Clinton, the former secretary of state and front-runner for the 2016 Democratic presidential nomination, has been dogged by questions about her use of a private email account for government business.
So Clinton hasn't done anything illegal. Sorry, conservatives. get another talking point.
Politico:
Despite a barrage of bad headlines, lagging poll numbers and mounting evidence that she's in a dogfight with Bernie Sanders, Democratic insiders overwhelmingly think Hillary Clinton would win Iowa and New Hampshire if the contests were held this week.
Speaking of talking points...
Politico:
Buoyed by the success of his nuclear deal with Iran, President Barack Obama is preparing to move aggressively on other long-delayed priorities, including a major climate change summit this winter and his elusive quest to close the Guantanamo Bay prison camp.

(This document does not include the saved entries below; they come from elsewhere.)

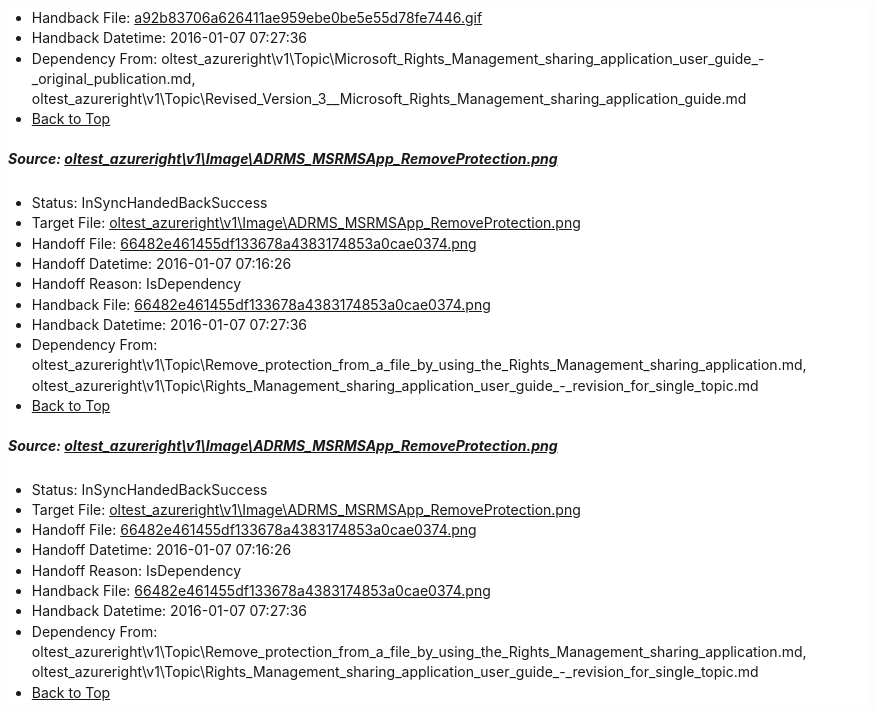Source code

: * Handback File: [a92b83706a626411ae959ebe0be5e55d78fe7446.gif](https://github.com/OpenLocalizationTestOrg/olhandback/blob/f706b1043f15bdc24cf8fd57f271be7f67d9140f/ol-handback/kimizhu/oltest_azureright.ja-jp/master/a92b83706a626411ae959ebe0be5e55d78fe7446.gif)
* Handback Datetime: 2016-01-07 07:27:36
* Dependency From: oltest_azureright\v1\Topic\Microsoft_Rights_Management_sharing_application_user_guide_-_original_publication.md, oltest_azureright\v1\Topic\Revised_Version_3__Microsoft_Rights_Management_sharing_application_guide.md
* [Back to Top](#report-top)

##### <a name='66482e461455df133678a4383174853a0cae037415'></a> Source: [oltest_azureright\v1\Image\ADRMS_MSRMSApp_RemoveProtection.png](https://github.com/kimizhu/oltest_azureright/blob/494292d9f02d234ebdf3fb49c5851ded10ee54a1/oltest_azureright/v1/Image/ADRMS_MSRMSApp_RemoveProtection.png)
* Status: InSyncHandedBackSuccess
* Target File: [oltest_azureright\v1\Image\ADRMS_MSRMSApp_RemoveProtection.png](https://github.com/kimizhu/oltest_azureright.ja-jp/blob/3f1106c3dda28bf7c10069b3963c885ff29347de/oltest_azureright/v1/Image/ADRMS_MSRMSApp_RemoveProtection.png)
* Handoff File: [66482e461455df133678a4383174853a0cae0374.png](https://github.com/OpenLocalizationTestOrg/olhandoff/blob/ac5ca5d318453e5d7e2159311cbd9c66965ff462/ol-handoff/kimizhu/oltest_azureright.ja-jp/master/66482e461455df133678a4383174853a0cae0374.png)
* Handoff Datetime: 2016-01-07 07:16:26
* Handoff Reason: IsDependency
* Handback File: [66482e461455df133678a4383174853a0cae0374.png](https://github.com/OpenLocalizationTestOrg/olhandback/blob/f706b1043f15bdc24cf8fd57f271be7f67d9140f/ol-handback/kimizhu/oltest_azureright.ja-jp/master/66482e461455df133678a4383174853a0cae0374.png)
* Handback Datetime: 2016-01-07 07:27:36
* Dependency From: oltest_azureright\v1\Topic\Remove_protection_from_a_file_by_using_the_Rights_Management_sharing_application.md, oltest_azureright\v1\Topic\Rights_Management_sharing_application_user_guide_-_revision_for_single_topic.md
* [Back to Top](#report-top)

##### <a name='66482e461455df133678a4383174853a0cae037454'></a> Source: [oltest_azureright\v1\Image\ADRMS_MSRMSApp_RemoveProtection.png](https://github.com/kimizhu/oltest_azureright/blob/494292d9f02d234ebdf3fb49c5851ded10ee54a1/oltest_azureright/v1/Image/ADRMS_MSRMSApp_RemoveProtection.png)
* Status: InSyncHandedBackSuccess
* Target File: [oltest_azureright\v1\Image\ADRMS_MSRMSApp_RemoveProtection.png](https://github.com/kimizhu/oltest_azureright.ja-jp/blob/3f1106c3dda28bf7c10069b3963c885ff29347de/oltest_azureright/v1/Image/ADRMS_MSRMSApp_RemoveProtection.png)
* Handoff File: [66482e461455df133678a4383174853a0cae0374.png](https://github.com/OpenLocalizationTestOrg/olhandoff/blob/ac5ca5d318453e5d7e2159311cbd9c66965ff462/ol-handoff/kimizhu/oltest_azureright.ja-jp/master/66482e461455df133678a4383174853a0cae0374.png)
* Handoff Datetime: 2016-01-07 07:16:26
* Handoff Reason: IsDependency
* Handback File: [66482e461455df133678a4383174853a0cae0374.png](https://github.com/OpenLocalizationTestOrg/olhandback/blob/f706b1043f15bdc24cf8fd57f271be7f67d9140f/ol-handback/kimizhu/oltest_azureright.ja-jp/master/66482e461455df133678a4383174853a0cae0374.png)
* Handback Datetime: 2016-01-07 07:27:36
* Dependency From: oltest_azureright\v1\Topic\Remove_protection_from_a_file_by_using_the_Rights_Management_sharing_application.md, oltest_azureright\v1\Topic\Rights_Management_sharing_application_user_guide_-_revision_for_single_topic.md
* [Back to Top](#report-top)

The National Security Council’s directorate of strategic planning has been quietly building an agenda of action items for the closing year of Obama’s presidency, in a White House that sees its work as far from complete, administration officials say.
That's some lame duck we got there.
David Weigel:
Yet the tax plan, more than anything Bush has done so far, will test whether the Republican base has moved on from the supply-siders. Bush's would-be validators all supported the 2001 and 2003 tax cuts of Bush's brother; Moore even promoted the low-tax wisdom in a 2004 campaign manifesto, Bullish on Bush. Republicans successfully defended most of those tax cuts in standoffs with Obama; the data have not been so kind to them. As Jonathan Chait pointed out, the major difference was in the packaging of the George W. Bush cuts and the Jeb Bush cuts. The former president said that his cuts were the best way of spending a surplus; the former Florida governor, campaigning in a post-budget surplus era, downplayed its total cost of between $1.2 trillion and $3.4 trillion.
Ramesh Ponnuru, conservative:
Three of the Republican presidential candidates have produced comprehensive plans for tax reform: first Marco Rubio, then Rand Paul and now Jeb Bush. The plans have some common features that set them apart from what Mitt Romney offered four years ago. They're also all vulnerable to one of the attacks that helped to sink Romney.
Here are a few important takeaways...:
Democrats won't have to adjust their talking points much. It's not just the Republican playbook on taxes that has been fairly consistent since the early 1980s: Democrats, too, have had a consistent response, which is that Republican tax cuts recklessly increase deficits and are tilted toward the rich. They can and will make the same charges about these plans. All of them, as we've seen, would increase the deficit unless coupled with spending cuts.
All of them would also ensure that the top 1 percent comes out way ahead.
Politico:
The latest numbers underscore the cruel turn of events for Walker, who caught fire earlier this year with his plainspoken style and his track record of taking on and triumphing over the unions in Wisconsin. He has since tanked due to series of fumbles and a lackluster performance both on the campaign trail and in last month's first GOP debate.
The POLITICO Caucus, a weekly bipartisan survey of the top activists, last week named Walker the biggest loser of the summer in the Republican field, with 56 percent of insiders in Iowa saying the governor had lost the season.